Bu şekilde fiyat bazlı hedef koymayı genelde başarısız bir strateji olarak gözlemliyorum.
Hedefin tutması bizim ülkenin koşullarında mümkün olsa da başlangıçta fiyat odaklı yaklaşım, beraberinde sıcak gündem takibini de getiriyor ve hedef fiyata ulaşıldığında elinizi süremeyecek kadar korkuyorsunuz. Elbette kimse sadece fiyata bakmıyor, kafalarda değer, grafiksel konum, siyaset, politika, jeopolitik bin tilki dolaşıyor ancak öncelik piyasa fiyatı olduğu sürece odak noktası en yakın ve sıcak gelişmeler oluyor. Uzun vadeli değere odaklanan kimse kalmıyor etrafta ve bu iki sonuç doğuruyor; hiç almama yada alıp erken satma. Her iki seçenekte de pişmanlık kesin.

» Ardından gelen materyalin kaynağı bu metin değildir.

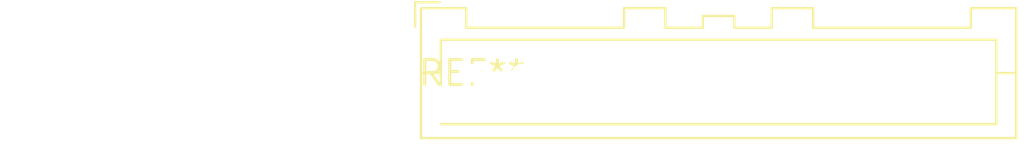
<source format=kicad_pcb>
(kicad_pcb (version 20240108) (generator pcbnew)

  (general
    (thickness 1.6)
  )

  (paper "A4")
  (layers
    (0 "F.Cu" signal)
    (31 "B.Cu" signal)
    (32 "B.Adhes" user "B.Adhesive")
    (33 "F.Adhes" user "F.Adhesive")
    (34 "B.Paste" user)
    (35 "F.Paste" user)
    (36 "B.SilkS" user "B.Silkscreen")
    (37 "F.SilkS" user "F.Silkscreen")
    (38 "B.Mask" user)
    (39 "F.Mask" user)
    (40 "Dwgs.User" user "User.Drawings")
    (41 "Cmts.User" user "User.Comments")
    (42 "Eco1.User" user "User.Eco1")
    (43 "Eco2.User" user "User.Eco2")
    (44 "Edge.Cuts" user)
    (45 "Margin" user)
    (46 "B.CrtYd" user "B.Courtyard")
    (47 "F.CrtYd" user "F.Courtyard")
    (48 "B.Fab" user)
    (49 "F.Fab" user)
    (50 "User.1" user)
    (51 "User.2" user)
    (52 "User.3" user)
    (53 "User.4" user)
    (54 "User.5" user)
    (55 "User.6" user)
    (56 "User.7" user)
    (57 "User.8" user)
    (58 "User.9" user)
  )

  (setup
    (pad_to_mask_clearance 0)
    (pcbplotparams
      (layerselection 0x00010fc_ffffffff)
      (plot_on_all_layers_selection 0x0000000_00000000)
      (disableapertmacros false)
      (usegerberextensions false)
      (usegerberattributes false)
      (usegerberadvancedattributes false)
      (creategerberjobfile false)
      (dashed_line_dash_ratio 12.000000)
      (dashed_line_gap_ratio 3.000000)
      (svgprecision 4)
      (plotframeref false)
      (viasonmask false)
      (mode 1)
      (useauxorigin false)
      (hpglpennumber 1)
      (hpglpenspeed 20)
      (hpglpendiameter 15.000000)
      (dxfpolygonmode false)
      (dxfimperialunits false)
      (dxfusepcbnewfont false)
      (psnegative false)
      (psa4output false)
      (plotreference false)
      (plotvalue false)
      (plotinvisibletext false)
      (sketchpadsonfab false)
      (subtractmaskfromsilk false)
      (outputformat 1)
      (mirror false)
      (drillshape 1)
      (scaleselection 1)
      (outputdirectory "")
    )
  )

  (net 0 "")

  (footprint "JST_XA_B11B-XASK-1-A_1x11_P2.50mm_Vertical" (layer "F.Cu") (at 0 0))

)

</source>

Hisselerin ucuzladıkça daha az ilgi görmesi ve aşağıda uzun süre kalması, pahalandıkça çok ilgi görmesi ve olumsuzluklara rağmen yukarılarda oyalanması hep fiyat odaklı yaklaşımın çok sayıda kişi tarafından benimsenmesinin sonucu. Dikkat edin her dönemin, o kısa süreliğine parlayan en yüksek getirili aracını konuşuyoruz ama hiç birisi orta vadede ortalamanın üstüne çıkamıyor. Bir şekilde fiyatlar dengeye geliyor. Salınım aralığı çok yüksek ve hızlı olduğundan anlık getiri patlamalarına dalmaya çalışanlar sarkacın çelik kablosuyla kesiliyor.
Çaresi basit, değer odaklı yaklaşım, fiyatı sadece onay ve referans aracı olarak görmek, portföyde toplam net getiriye odaklanmak.